TASK DETAILS » Images stay out; everything else in the records is to be set down exactly.

DATA FOR PROCESSING »

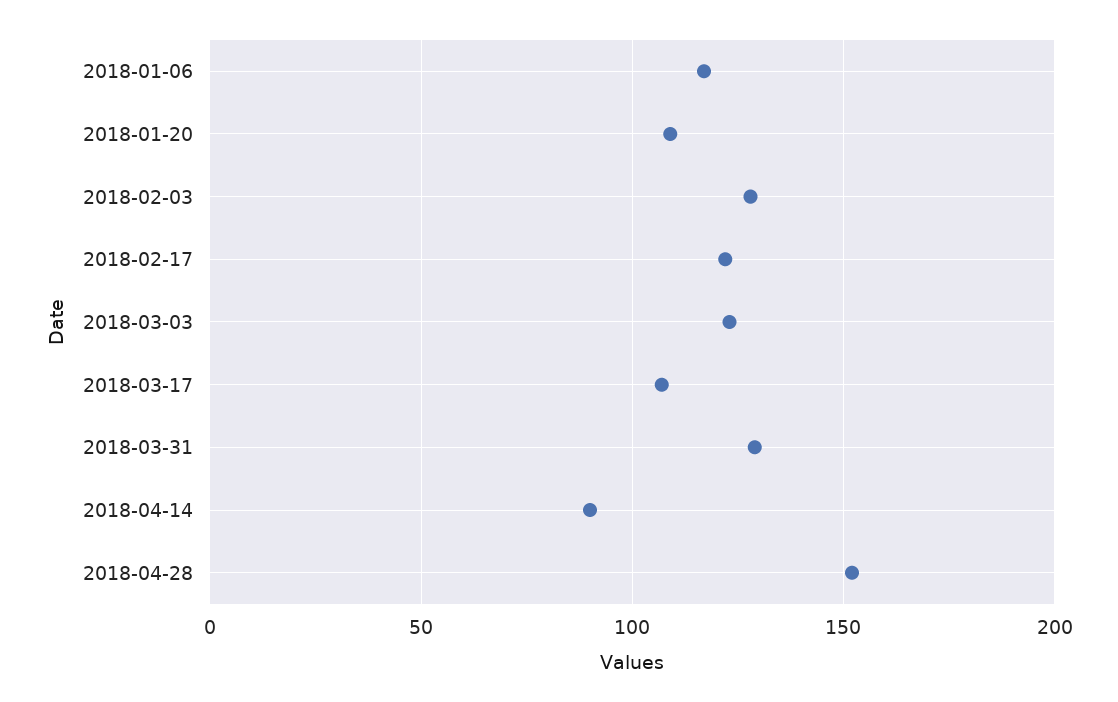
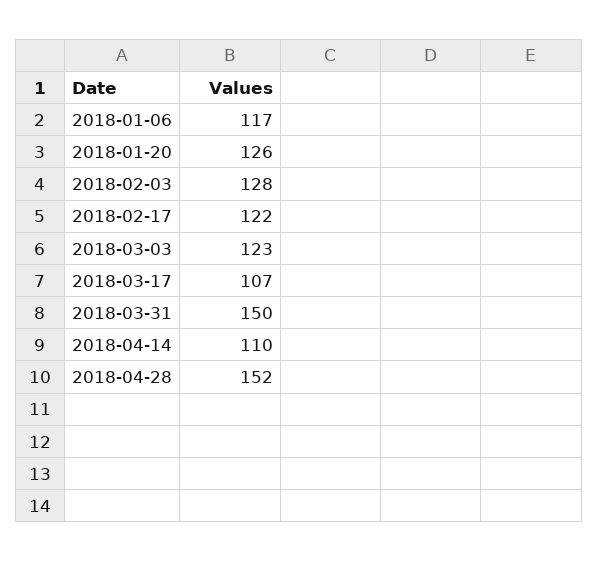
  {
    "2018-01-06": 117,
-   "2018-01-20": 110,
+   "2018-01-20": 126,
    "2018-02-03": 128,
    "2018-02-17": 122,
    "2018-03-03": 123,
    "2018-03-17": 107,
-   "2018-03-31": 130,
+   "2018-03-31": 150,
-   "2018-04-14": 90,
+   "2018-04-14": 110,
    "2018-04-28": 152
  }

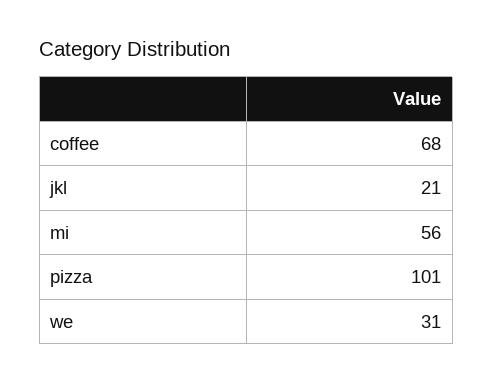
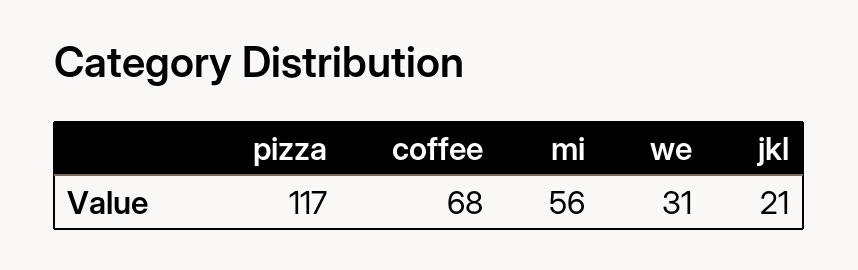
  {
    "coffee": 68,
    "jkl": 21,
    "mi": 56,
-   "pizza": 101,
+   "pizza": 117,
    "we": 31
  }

EXPECTED ANSWER »
  {
    "2018-01-06": 117,
-   "2018-01-20": 110,
+   "2018-01-20": 126,
    "2018-02-03": 128,
    "2018-02-17": 122,
    "2018-03-03": 123,
    "2018-03-17": 107,
-   "2018-03-31": 130,
+   "2018-03-31": 150,
-   "2018-04-14": 90,
+   "2018-04-14": 110,
    "2018-04-28": 152
  }

  {
    "coffee": 68,
    "jkl": 21,
    "mi": 56,
-   "pizza": 101,
+   "pizza": 117,
    "we": 31
  }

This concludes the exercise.